Task description:
Restate the listing below word for word; no pictures belong in the copy.

Dataset extract:
+++

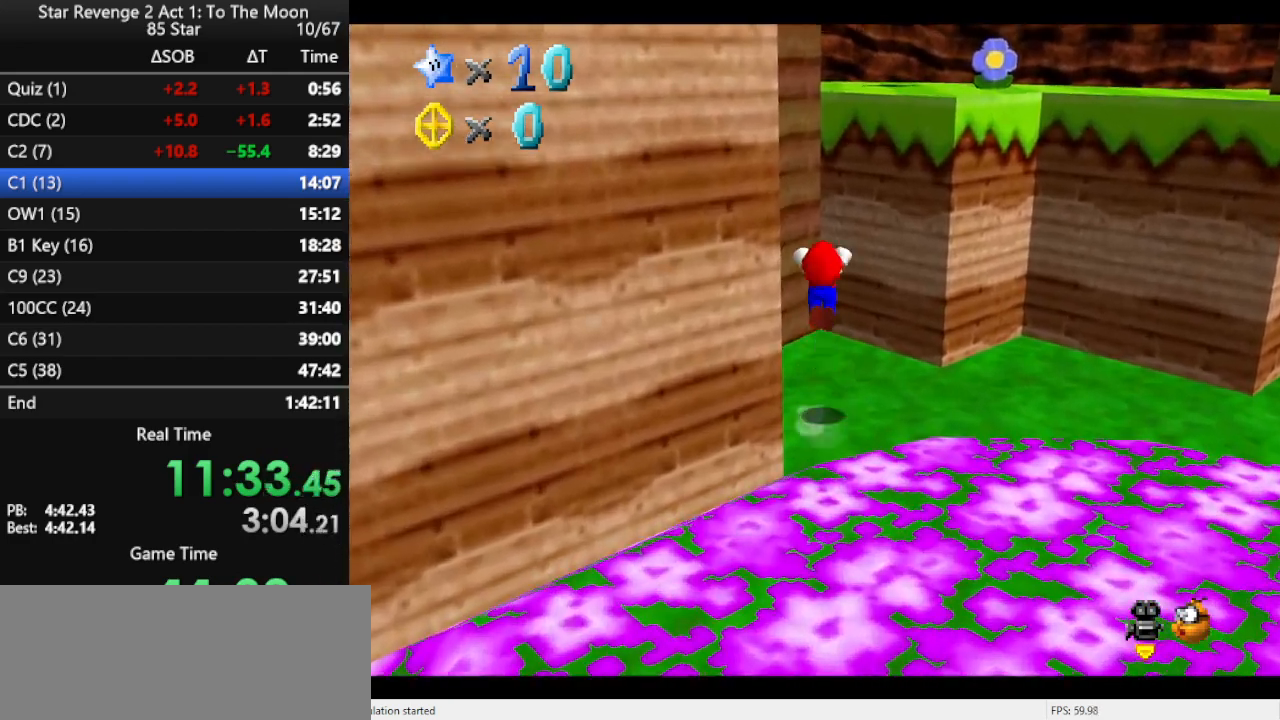
{"buttons": [], "left_stick": "up-right", "events": [[167, "A", "up"], [367, "C_RIGHT", "down"], [433, "C_DOWN", "down"], [433, "left_stick", "up-right"], [467, "C_DOWN", "up"], [467, "C_RIGHT", "up"]]}
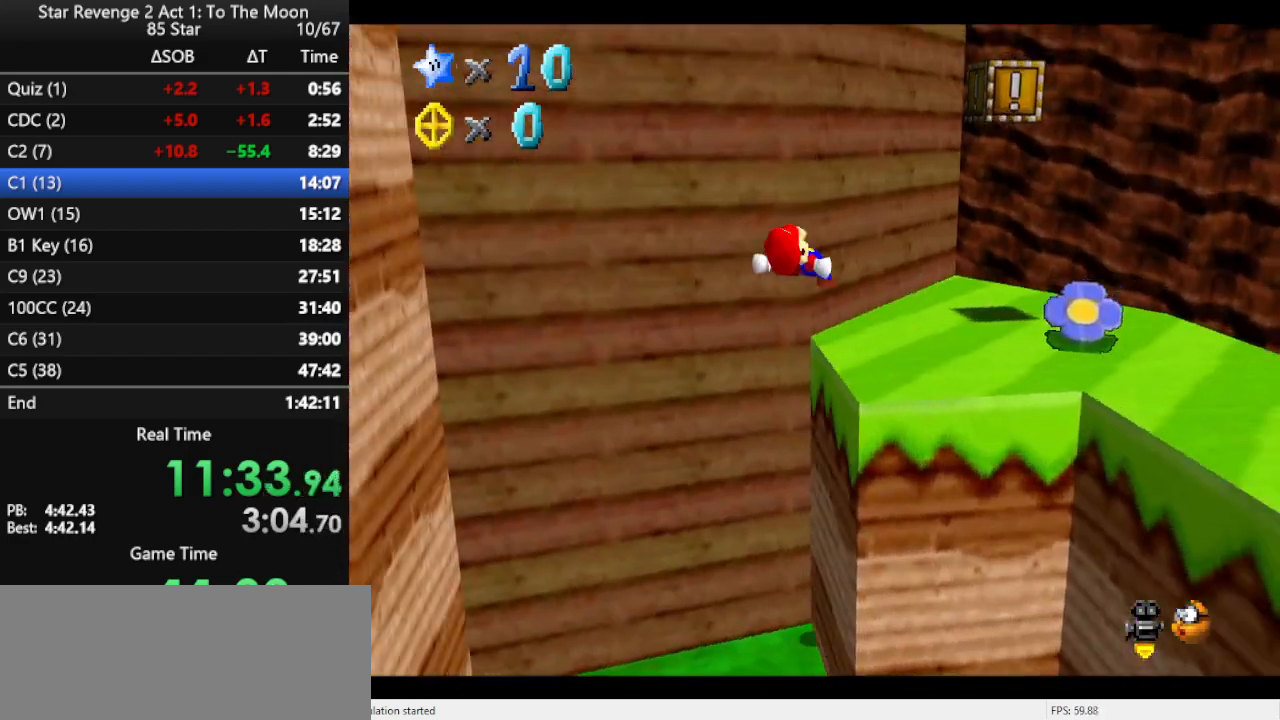
{"buttons": [], "left_stick": "up-right", "events": []}
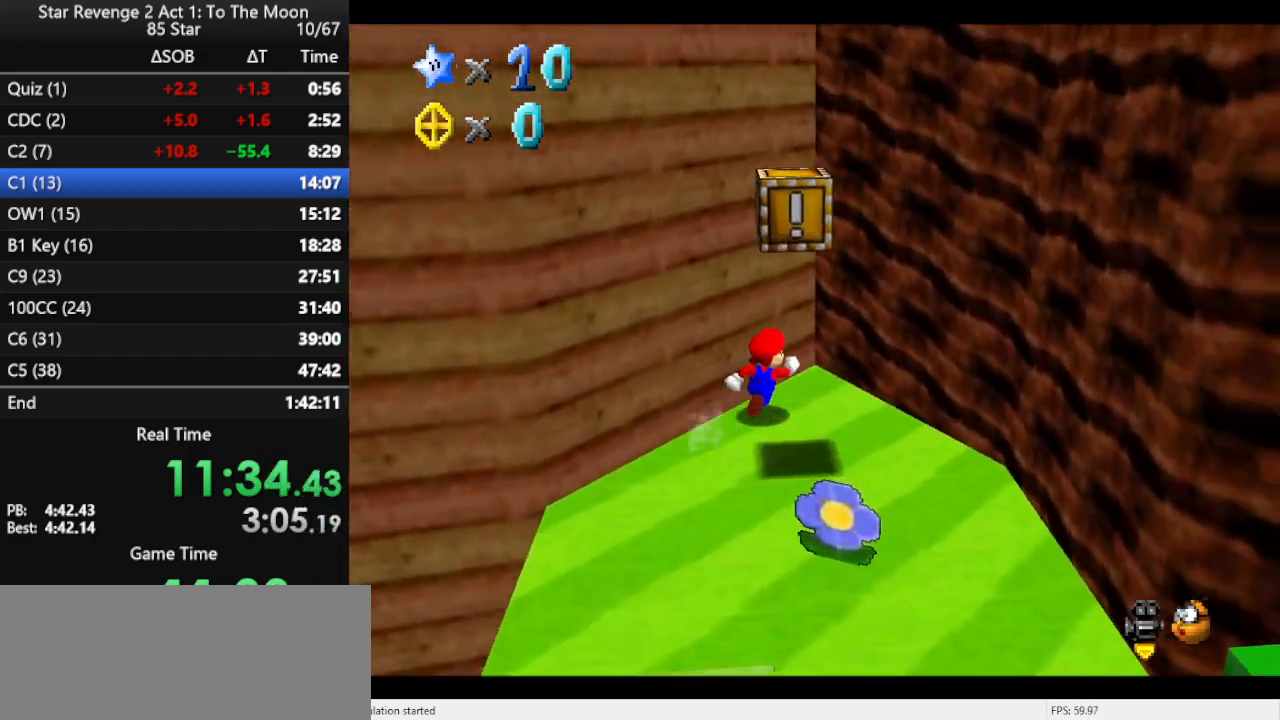
{"buttons": [], "left_stick": "up", "events": [[167, "left_stick", "up"]]}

+++

Solution for this task:
{"buttons": [], "left_stick": "up-right", "events": [[167, "A", "up"], [367, "C_RIGHT", "down"], [433, "C_DOWN", "down"], [433, "left_stick", "up-right"], [467, "C_DOWN", "up"], [467, "C_RIGHT", "up"]]}
{"buttons": [], "left_stick": "up-right", "events": []}
{"buttons": [], "left_stick": "up", "events": [[167, "left_stick", "up"]]}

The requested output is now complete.